Lehrstunde in Basiswissen für die Friends ohne Jens

Mittwoch Abend, zwei Mannschaften treten den weiten Weg in das Hartmannsdorfer Großraumbüro an.
Das erste Spiel bestreiten die beiden starken Mannschaften der „Netzkante“ und „HSV“. 1:1 nach zwei hart umkämpften Sätzen, letztendlich setzt sich die erfahrenere Mannschaft durch und gewinnt. Hartmannsdorf startet also hoch motiviert gegen die Harthauer Bürohengste und -stute.
Laut wiehernd treten wir an, in gewohnter Manie mit geschwellter Brust. Aber so nicht, ein plötzlicher Rückstand macht uns klar: das Hufgetrappelt muss kräftiger werden. 3:6 gegen uns. Aber nun, dressiert von unserem Neutrainer, schön rangekämpft bis auf 14:14. Und was sind die HSV’ler? Nervös! Auszeit. Wir lassen uns nicht beeindrucken, auch die zweite Auszeit des HSV bei 19:17 kann das sauber erarbeitete Ende nicht verhindern. 25:21, erster Satz an das Harthauer Gestüt.

Kurz an die Tränke, der Dompteur Hermann weiht uns ein: die einfachen Leger, bei denen ist immer die kurze 6 frei. Und wenn nicht die, dann die lange 1 und 5. Klar, Leger…die Basis unserer üblichen Spielweise. Mit diesem neuen Ziel schafft es unser Rico nach dem Verlassen der Startboxen seine größten Talente an den Tag zu „legen“. Herrlich. An dieser Stelle noch mal eine Rüge an die Hartmannsdorfer Halle…irgendwer macht den Ball immer nass! Könnte aber auch an dem schweißglänzenden Fell und Mähne der ein oder anderen Mitspieler liegen.

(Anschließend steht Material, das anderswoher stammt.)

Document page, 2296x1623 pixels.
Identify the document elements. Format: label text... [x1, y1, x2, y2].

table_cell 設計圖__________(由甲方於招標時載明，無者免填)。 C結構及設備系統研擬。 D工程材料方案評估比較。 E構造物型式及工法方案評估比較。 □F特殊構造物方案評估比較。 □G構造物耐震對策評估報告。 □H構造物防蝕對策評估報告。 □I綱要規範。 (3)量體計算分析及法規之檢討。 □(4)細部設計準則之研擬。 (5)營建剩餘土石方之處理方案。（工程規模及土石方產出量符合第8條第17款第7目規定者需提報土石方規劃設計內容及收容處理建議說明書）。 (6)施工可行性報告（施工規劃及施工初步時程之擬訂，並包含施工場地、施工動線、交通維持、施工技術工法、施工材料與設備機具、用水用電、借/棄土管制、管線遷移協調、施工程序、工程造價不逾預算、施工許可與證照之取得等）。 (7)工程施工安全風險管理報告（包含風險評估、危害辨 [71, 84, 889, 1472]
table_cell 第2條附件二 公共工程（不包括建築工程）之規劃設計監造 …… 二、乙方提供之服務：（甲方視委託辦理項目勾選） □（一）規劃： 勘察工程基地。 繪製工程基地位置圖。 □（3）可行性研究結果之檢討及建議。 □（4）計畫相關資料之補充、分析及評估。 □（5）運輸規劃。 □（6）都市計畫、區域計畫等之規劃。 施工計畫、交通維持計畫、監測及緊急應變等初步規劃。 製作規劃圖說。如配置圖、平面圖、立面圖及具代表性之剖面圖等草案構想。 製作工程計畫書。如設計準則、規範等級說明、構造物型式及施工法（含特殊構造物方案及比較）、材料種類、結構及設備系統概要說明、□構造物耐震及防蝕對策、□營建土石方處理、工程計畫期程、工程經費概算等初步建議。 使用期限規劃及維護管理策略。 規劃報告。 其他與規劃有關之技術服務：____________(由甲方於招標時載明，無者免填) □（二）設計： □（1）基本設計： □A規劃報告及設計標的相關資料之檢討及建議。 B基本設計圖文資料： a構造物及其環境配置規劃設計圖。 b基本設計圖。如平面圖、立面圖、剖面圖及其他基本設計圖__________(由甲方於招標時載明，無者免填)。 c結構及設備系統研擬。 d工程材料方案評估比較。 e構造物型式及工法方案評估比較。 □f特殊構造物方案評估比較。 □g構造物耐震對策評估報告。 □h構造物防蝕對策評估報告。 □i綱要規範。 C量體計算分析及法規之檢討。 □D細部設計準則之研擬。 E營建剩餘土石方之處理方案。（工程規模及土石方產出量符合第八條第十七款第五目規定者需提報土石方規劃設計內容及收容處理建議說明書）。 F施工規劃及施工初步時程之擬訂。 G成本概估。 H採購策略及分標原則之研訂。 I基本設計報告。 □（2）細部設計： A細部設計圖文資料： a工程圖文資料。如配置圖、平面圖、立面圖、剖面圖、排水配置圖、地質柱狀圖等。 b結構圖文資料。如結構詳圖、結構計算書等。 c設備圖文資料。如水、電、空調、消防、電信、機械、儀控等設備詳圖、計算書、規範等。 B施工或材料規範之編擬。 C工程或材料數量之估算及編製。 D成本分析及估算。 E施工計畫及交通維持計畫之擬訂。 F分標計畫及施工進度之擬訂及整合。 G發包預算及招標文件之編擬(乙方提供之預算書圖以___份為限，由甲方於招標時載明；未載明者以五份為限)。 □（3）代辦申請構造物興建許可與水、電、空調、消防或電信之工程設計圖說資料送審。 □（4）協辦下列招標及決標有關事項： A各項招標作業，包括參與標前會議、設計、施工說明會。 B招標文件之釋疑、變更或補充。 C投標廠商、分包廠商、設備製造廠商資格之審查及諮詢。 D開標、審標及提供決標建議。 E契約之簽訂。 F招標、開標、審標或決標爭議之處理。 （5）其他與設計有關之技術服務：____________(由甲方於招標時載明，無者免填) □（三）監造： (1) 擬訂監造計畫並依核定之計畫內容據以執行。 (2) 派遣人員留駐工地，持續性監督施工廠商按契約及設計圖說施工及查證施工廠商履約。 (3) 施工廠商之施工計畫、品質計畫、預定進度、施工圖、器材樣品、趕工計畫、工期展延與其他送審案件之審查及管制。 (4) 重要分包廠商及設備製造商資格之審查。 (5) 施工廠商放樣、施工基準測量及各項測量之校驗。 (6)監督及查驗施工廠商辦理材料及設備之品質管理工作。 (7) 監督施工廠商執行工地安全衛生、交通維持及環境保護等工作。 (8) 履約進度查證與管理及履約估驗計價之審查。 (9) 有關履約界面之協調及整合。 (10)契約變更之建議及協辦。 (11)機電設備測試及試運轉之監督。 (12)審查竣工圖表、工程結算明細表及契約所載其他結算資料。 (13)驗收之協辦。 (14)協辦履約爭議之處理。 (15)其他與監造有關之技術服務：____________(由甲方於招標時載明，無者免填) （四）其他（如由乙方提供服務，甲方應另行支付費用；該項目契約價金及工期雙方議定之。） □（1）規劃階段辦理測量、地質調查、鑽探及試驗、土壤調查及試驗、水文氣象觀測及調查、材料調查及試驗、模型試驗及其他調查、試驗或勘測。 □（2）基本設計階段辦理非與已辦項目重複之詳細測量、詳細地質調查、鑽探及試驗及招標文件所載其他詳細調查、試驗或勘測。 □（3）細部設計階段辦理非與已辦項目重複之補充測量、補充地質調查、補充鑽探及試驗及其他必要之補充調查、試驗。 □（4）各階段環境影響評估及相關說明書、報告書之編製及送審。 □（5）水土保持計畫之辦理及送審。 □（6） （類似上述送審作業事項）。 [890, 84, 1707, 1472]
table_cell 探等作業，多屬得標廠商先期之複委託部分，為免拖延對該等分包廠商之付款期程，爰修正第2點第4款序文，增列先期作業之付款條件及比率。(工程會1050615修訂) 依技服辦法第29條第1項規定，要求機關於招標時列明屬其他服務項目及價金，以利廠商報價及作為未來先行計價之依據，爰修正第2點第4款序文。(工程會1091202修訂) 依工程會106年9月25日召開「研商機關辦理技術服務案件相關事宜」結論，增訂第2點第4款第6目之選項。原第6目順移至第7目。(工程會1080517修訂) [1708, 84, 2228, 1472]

Unsere Henne glänzt als Mittelangreifer, auch Daniel verwandelt seinen allerersten Angriff als würde er tagtäglich nix anderes machen (Kompliment auch an die Zopffraktion aus den gegnerischen Reihen – die Aufsteiger hat keiner unter Kontrolle bekommen). Auszeit seitens HSV bei 8:5 und 14:7, wir sehen es entspannt. Auch das kurze Aufbäumen der Gegner kontert unser Trainer mit straffen Zügel bei 20:17, Endstand 25:20 für die Kaltblüter aus Harthau.

Henne zieht das Fazit: „Na Mensch, wenn die Annahmen richtig kommen, kann ich letztendlich viel besser über die Mitte angreifen.“ Es klingelt Felix’ Stimme aus der letzten Saison in den Ohren: „Annahme ist die Basis eines jeden Angriffs!“ Fettes Danke an unsere Anja.
Und einen guten Tabellenplatz später erreicht man wie? Richtig, mit einem stabilen Fundament. Zweites Spiel, wieder 2:0 – wieder drei Punkte.
Klasse Stimmung, textsicher wie eh und je…weiter so!

Ruppert

Es spielten: Anja, Daniel, Felix, Henne, Rico, Reno und Ruppert (in alphabetischer Reihenfolge); mit Sporen an den Stiefeln und der Gerte in der Hand stand am Spielfeldrand: André (der Reim war unbeabsichtigt

3 Gedanken zu “Lehrstunde in Basiswissen für die Friends ohne Jens

  1. **PLOPP**, klingt gut. Hast fein gemacht. Ich hoffe deine Arme sind wieder trocken!!!!!!!!

  2. Recherche im Hartmannsdorfer Spielbericht sagt sogar für den ersten Satz einen 2:8 Rückstand nach. Gut gedreht Jungs!